TASK: Copy the data exactly. Images are the one exception.

PROVIDED RECORDS:
^^^^
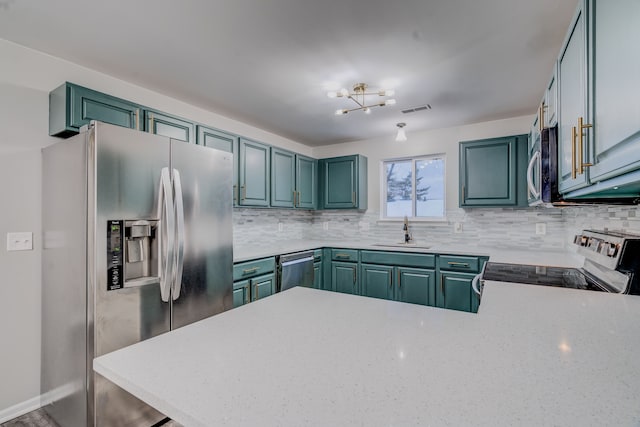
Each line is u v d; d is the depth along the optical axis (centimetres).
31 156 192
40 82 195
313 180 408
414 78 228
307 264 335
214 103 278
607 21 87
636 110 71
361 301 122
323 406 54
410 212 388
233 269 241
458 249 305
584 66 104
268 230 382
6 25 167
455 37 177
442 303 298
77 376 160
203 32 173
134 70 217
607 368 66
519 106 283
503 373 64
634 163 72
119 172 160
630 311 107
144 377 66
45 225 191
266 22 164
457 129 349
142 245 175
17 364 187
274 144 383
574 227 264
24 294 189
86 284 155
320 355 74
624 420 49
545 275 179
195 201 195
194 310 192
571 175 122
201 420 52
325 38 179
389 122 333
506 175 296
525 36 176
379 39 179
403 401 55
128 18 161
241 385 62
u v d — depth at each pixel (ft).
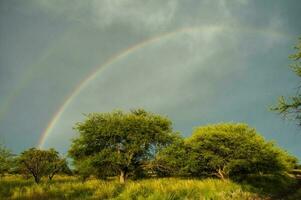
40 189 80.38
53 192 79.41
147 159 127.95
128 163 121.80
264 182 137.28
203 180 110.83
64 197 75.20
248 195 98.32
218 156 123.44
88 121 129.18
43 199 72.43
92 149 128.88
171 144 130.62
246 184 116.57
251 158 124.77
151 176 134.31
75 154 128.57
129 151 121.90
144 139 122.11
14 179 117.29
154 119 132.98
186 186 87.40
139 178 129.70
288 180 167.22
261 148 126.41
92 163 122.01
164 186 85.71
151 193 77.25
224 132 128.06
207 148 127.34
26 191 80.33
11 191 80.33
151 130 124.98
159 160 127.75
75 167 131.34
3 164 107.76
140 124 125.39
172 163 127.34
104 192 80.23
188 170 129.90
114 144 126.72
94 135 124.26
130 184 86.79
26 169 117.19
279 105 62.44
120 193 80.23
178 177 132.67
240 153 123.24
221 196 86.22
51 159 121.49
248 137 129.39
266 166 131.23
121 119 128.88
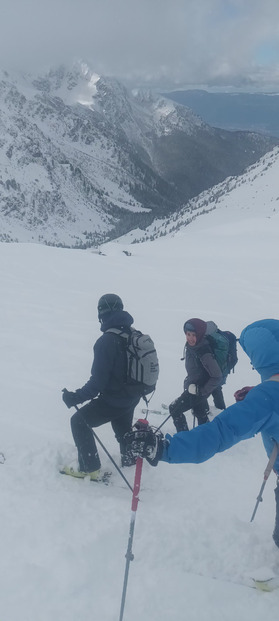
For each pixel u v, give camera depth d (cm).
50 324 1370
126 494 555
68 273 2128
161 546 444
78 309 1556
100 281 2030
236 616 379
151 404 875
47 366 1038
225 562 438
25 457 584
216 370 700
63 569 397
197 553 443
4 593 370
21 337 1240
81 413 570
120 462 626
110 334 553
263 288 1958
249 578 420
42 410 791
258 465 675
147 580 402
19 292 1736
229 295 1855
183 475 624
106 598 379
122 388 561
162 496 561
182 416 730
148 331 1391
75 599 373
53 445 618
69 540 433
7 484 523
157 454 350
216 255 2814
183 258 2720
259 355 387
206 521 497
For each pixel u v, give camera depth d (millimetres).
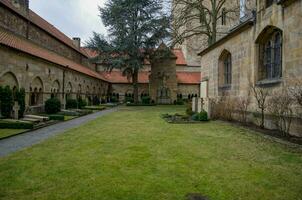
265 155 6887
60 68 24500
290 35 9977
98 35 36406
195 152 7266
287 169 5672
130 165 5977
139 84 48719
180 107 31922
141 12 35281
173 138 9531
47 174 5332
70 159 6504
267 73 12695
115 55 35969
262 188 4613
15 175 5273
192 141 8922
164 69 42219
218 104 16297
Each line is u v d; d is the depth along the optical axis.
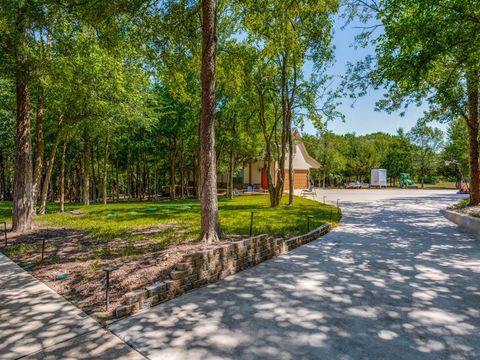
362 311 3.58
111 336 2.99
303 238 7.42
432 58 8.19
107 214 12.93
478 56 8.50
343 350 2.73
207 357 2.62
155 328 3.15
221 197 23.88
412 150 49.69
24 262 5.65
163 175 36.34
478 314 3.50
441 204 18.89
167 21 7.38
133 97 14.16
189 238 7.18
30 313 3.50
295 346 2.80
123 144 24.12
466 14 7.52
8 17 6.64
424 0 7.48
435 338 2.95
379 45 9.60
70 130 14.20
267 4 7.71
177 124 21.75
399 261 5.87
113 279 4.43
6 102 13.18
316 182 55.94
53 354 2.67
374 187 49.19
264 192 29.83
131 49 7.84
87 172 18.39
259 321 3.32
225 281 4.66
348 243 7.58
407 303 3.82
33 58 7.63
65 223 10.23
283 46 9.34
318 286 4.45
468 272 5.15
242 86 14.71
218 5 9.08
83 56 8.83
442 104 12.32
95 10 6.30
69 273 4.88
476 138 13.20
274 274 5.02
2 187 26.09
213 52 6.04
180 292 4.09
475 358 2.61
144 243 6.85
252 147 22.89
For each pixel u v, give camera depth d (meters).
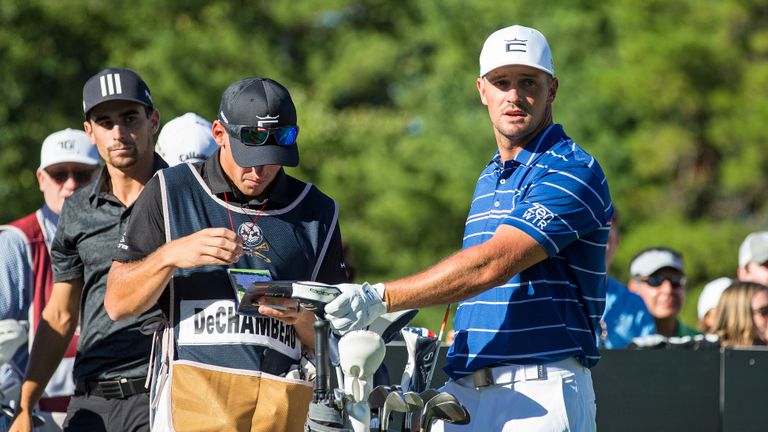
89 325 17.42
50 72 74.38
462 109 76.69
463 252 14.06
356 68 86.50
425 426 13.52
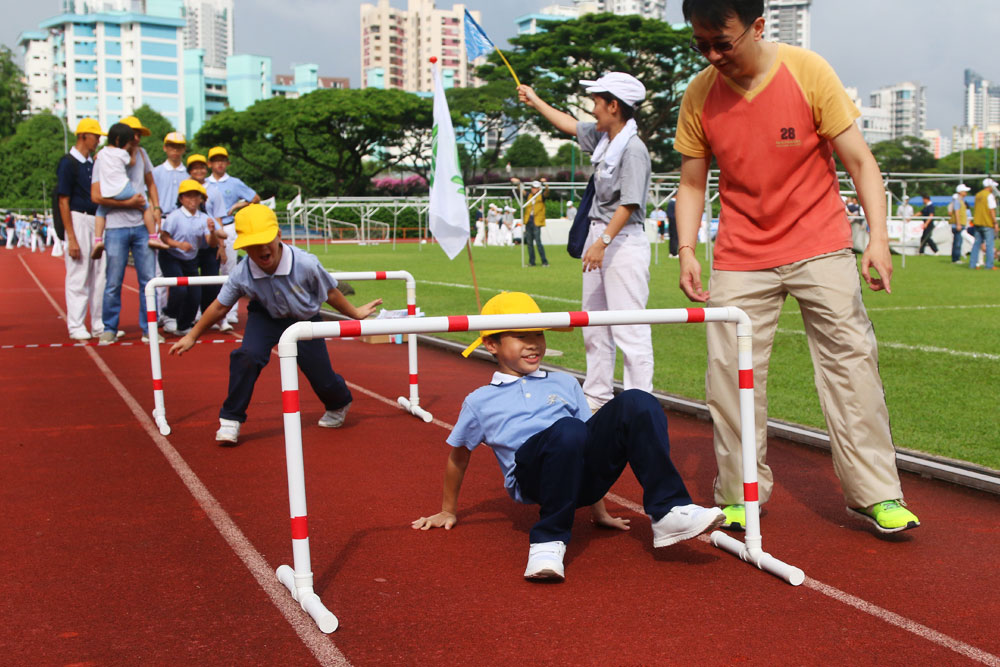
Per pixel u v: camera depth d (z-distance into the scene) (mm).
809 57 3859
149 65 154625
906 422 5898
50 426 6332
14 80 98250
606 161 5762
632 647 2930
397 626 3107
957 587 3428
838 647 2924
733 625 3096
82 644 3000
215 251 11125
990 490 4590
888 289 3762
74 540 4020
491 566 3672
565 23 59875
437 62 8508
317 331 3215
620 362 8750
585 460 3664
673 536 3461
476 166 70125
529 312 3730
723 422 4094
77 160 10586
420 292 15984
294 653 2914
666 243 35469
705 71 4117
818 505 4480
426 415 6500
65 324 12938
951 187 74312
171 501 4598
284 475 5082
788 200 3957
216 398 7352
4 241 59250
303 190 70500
^^^^
RESULT FOR THIS EXERCISE:
Each line is u v d; d is the depth along the optical axis (centimetres).
31 156 192
40 82 195
313 180 408
414 78 228
307 264 335
214 103 278
607 21 87
636 110 71
361 301 122
323 406 54
410 212 388
233 269 241
458 249 305
584 66 104
268 230 382
6 25 167
455 37 177
442 303 298
77 376 160
203 32 173
134 70 217
607 368 66
519 106 283
503 373 64
634 163 72
119 172 160
630 311 107
144 377 66
45 225 191
266 22 164
457 129 349
142 245 175
17 364 187
274 144 383
574 227 264
24 294 189
86 284 155
320 355 74
624 420 49
545 275 179
195 201 195
194 310 192
571 175 122
201 420 52
325 38 179
389 122 333
506 175 296
525 36 176
379 39 179
403 401 55
128 18 161
241 385 62
u v d — depth at each pixel (ft).
40 189 80.38
53 192 79.41
147 159 127.95
128 163 121.80
264 182 137.28
203 180 110.83
64 197 75.20
248 195 98.32
218 156 123.44
88 121 129.18
43 199 72.43
92 149 128.88
171 144 130.62
246 184 116.57
251 158 124.77
151 176 134.31
75 154 128.57
129 151 121.90
144 139 122.11
14 179 117.29
154 119 132.98
186 186 87.40
139 178 129.70
288 180 167.22
261 148 126.41
92 163 122.01
164 186 85.71
151 193 77.25
224 132 128.06
207 148 127.34
26 191 80.33
11 191 80.33
151 130 124.98
159 160 127.75
75 167 131.34
3 164 107.76
140 124 125.39
172 163 127.34
104 192 80.23
188 170 129.90
114 144 126.72
94 135 124.26
130 184 86.79
26 169 117.19
279 105 62.44
120 193 80.23
178 177 132.67
240 153 123.24
221 196 86.22
51 159 121.49
248 137 129.39
266 166 131.23
121 119 128.88
For each pixel u v, give camera depth d (cm).
50 324 1370
126 494 555
68 273 2128
161 546 444
78 309 1556
100 281 2030
236 616 379
151 404 875
47 366 1038
225 562 438
25 457 584
216 370 700
63 569 397
197 553 443
4 593 370
21 337 1240
81 413 570
120 462 626
110 334 553
263 288 1958
249 578 420
42 410 791
258 465 675
147 580 402
19 292 1736
229 295 1855
183 475 624
106 598 379
122 388 561
162 496 561
182 416 730
148 331 1391
75 599 373
53 445 618
69 540 433
7 484 523
157 454 350
216 255 2814
183 258 2720
259 355 387
206 521 497
For each pixel u v, give camera depth d (millimetres).
265 155 6887
60 68 24500
290 35 9977
98 35 36406
195 152 7266
287 169 5672
130 165 5977
139 84 48719
180 107 31922
141 12 35281
173 138 9531
47 174 5332
70 159 6504
267 73 12695
115 55 35969
262 188 4613
15 175 5273
192 141 8922
164 69 42219
218 104 16297
Each line is u v d; d is the depth along the optical axis.
362 311 3.58
111 336 2.99
303 238 7.42
432 58 8.19
107 214 12.93
478 56 8.50
343 350 2.73
207 357 2.62
155 328 3.15
221 197 23.88
412 150 49.69
24 262 5.65
163 175 36.34
478 314 3.50
441 204 18.89
167 21 7.38
133 97 14.16
189 238 7.18
30 313 3.50
295 346 2.80
123 144 24.12
466 14 7.52
8 17 6.64
424 0 7.48
435 338 2.95
379 45 9.60
70 130 14.20
267 4 7.71
177 124 21.75
399 261 5.87
113 279 4.43
6 102 13.18
316 182 55.94
53 354 2.67
374 187 49.19
264 192 29.83
131 49 7.84
87 172 18.39
259 321 3.32
225 281 4.66
348 243 7.58
407 303 3.82
33 58 7.63
65 223 10.23
283 46 9.34
318 286 4.45
468 272 5.15
242 86 14.71
218 5 9.08
83 56 8.83
442 104 12.32
95 10 6.30
69 273 4.88
476 138 13.20
274 274 5.02
2 187 26.09
213 52 6.04
180 292 4.09
475 358 2.61
144 243 6.85
252 147 22.89
For each pixel u v, give camera depth d (meters).
89 325 17.42
50 72 74.38
462 109 76.69
463 252 14.06
356 68 86.50
425 426 13.52
Per pixel u v: camera depth d (z-distance into the scene) (mm).
809 57 3859
149 65 154625
906 422 5898
50 426 6332
14 80 98250
606 161 5762
632 647 2930
397 626 3107
957 587 3428
838 647 2924
733 625 3096
82 644 3000
215 251 11125
990 490 4590
888 289 3762
74 540 4020
491 566 3672
565 23 59875
437 62 8508
317 331 3215
620 362 8750
585 460 3664
673 536 3461
476 166 70125
529 312 3730
723 422 4094
77 160 10586
420 292 15984
294 653 2914
666 243 35469
705 71 4117
818 505 4480
426 415 6500
65 324 12938
951 187 74312
171 501 4598
284 475 5082
788 200 3957
216 398 7352
4 241 59250
303 190 70500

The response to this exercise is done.